The honest truth is: prompt injection doesn’t have a permanent solution yet. It’s the new normal in AI security. The question isn’t “will this be exploited?” It’s “when?”

Johann Rehberger: The Guy Who Won’t Shut Up About This

If you want to actually understand the depth of these vulnerabilities, watch Johann’s talk “Agentic ProbLLMs: Exploiting AI Computer-Use and Coding Agents” from the 39th Chaos Communication Congress. He demonstrates attacks that are genuinely mind-bending. AI agents modifying each other’s configuration files. Cross-agent privilege escalation. A proof-of-concept AI virus (AgentHopper) that spreads between different AI agents.

The guy is basically playing the role of the hacker in every cybersecurity documentary, except the threat is real and the vulnerabilities are in tools you’re probably using right now.

Bottom Line

Claude Cowork is a genuinely useful tool.
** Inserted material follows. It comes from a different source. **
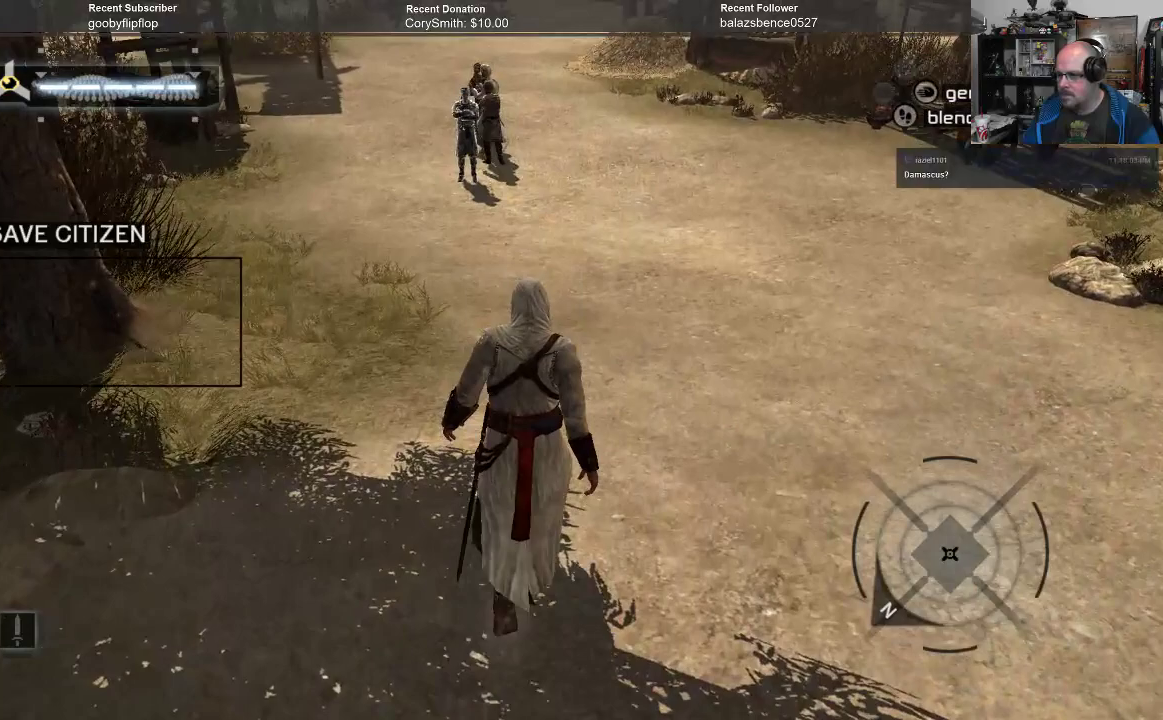
{"buttons": [], "left_stick": "up", "right_stick": "center", "events": []}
It’s also vulnerable to a known attack vector that Anthropic chose not to fix before launch. Until these issues are actually patched (not just documented, actually fixed), treat it like you’d treat any powerful tool with network access to your important files: with extreme caution.

And maybe check what files you’ve connected to it. Just in case.


Sources & Further Reading

For the technically inclined, the research is all public:

PromptArmor has detailed writeups on both Cowork and CellShock with video demonstrations of the actual attacks working in real-time. The Decoder, The Register, and various security blogs covered the story when it broke. And if you really want to understand the scope of these vulnerabilities, Johann Rehberger’s blog (embracethered.com) is basically a masterclass in AI attack chains — with receipts (responsibly disclosed CVE numbers and vendor communications).
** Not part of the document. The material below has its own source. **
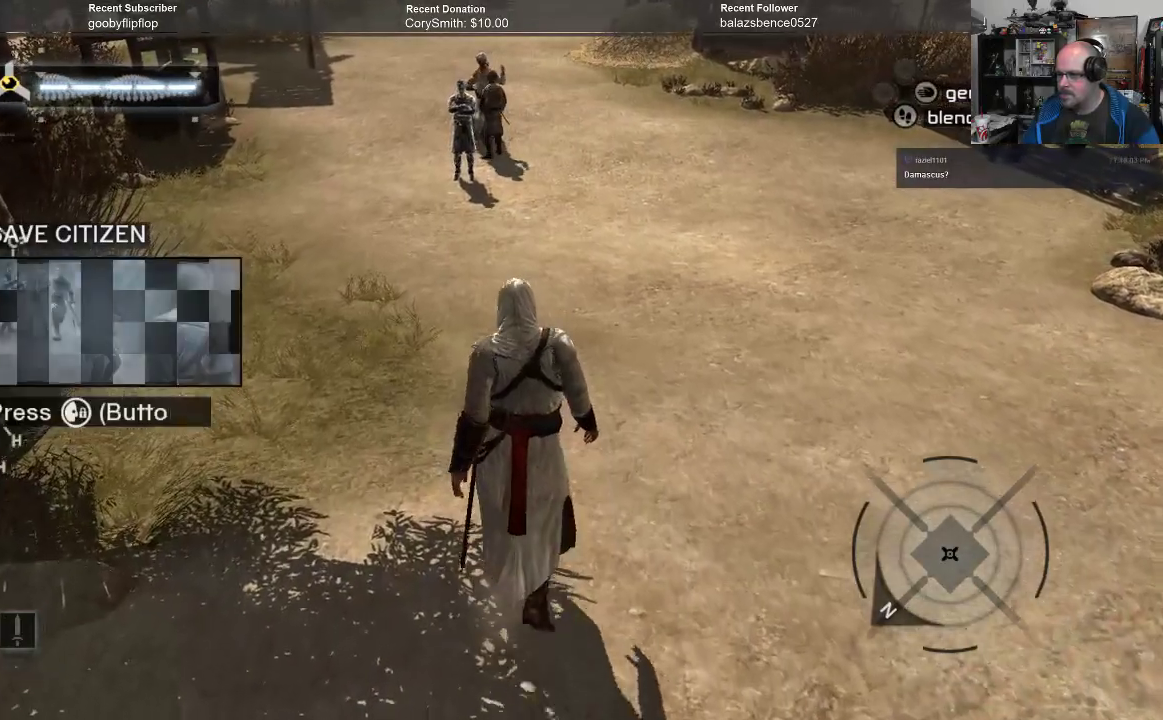
{"buttons": [], "left_stick": "up", "right_stick": "center", "events": []}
Security Boulevard, WinBuzzer, and TechPlanet all published analyses of why Anthropic shipping Cowork with a known vulnerability is particularly concerning given the tool’s target audience (non-technical users).

The conversation on Hacker News about this got pretty heated, which is always a good sign that the security community thinks something is genuinely wrong.

Stay safe. Monitor your API keys. Assume your AI is compromised.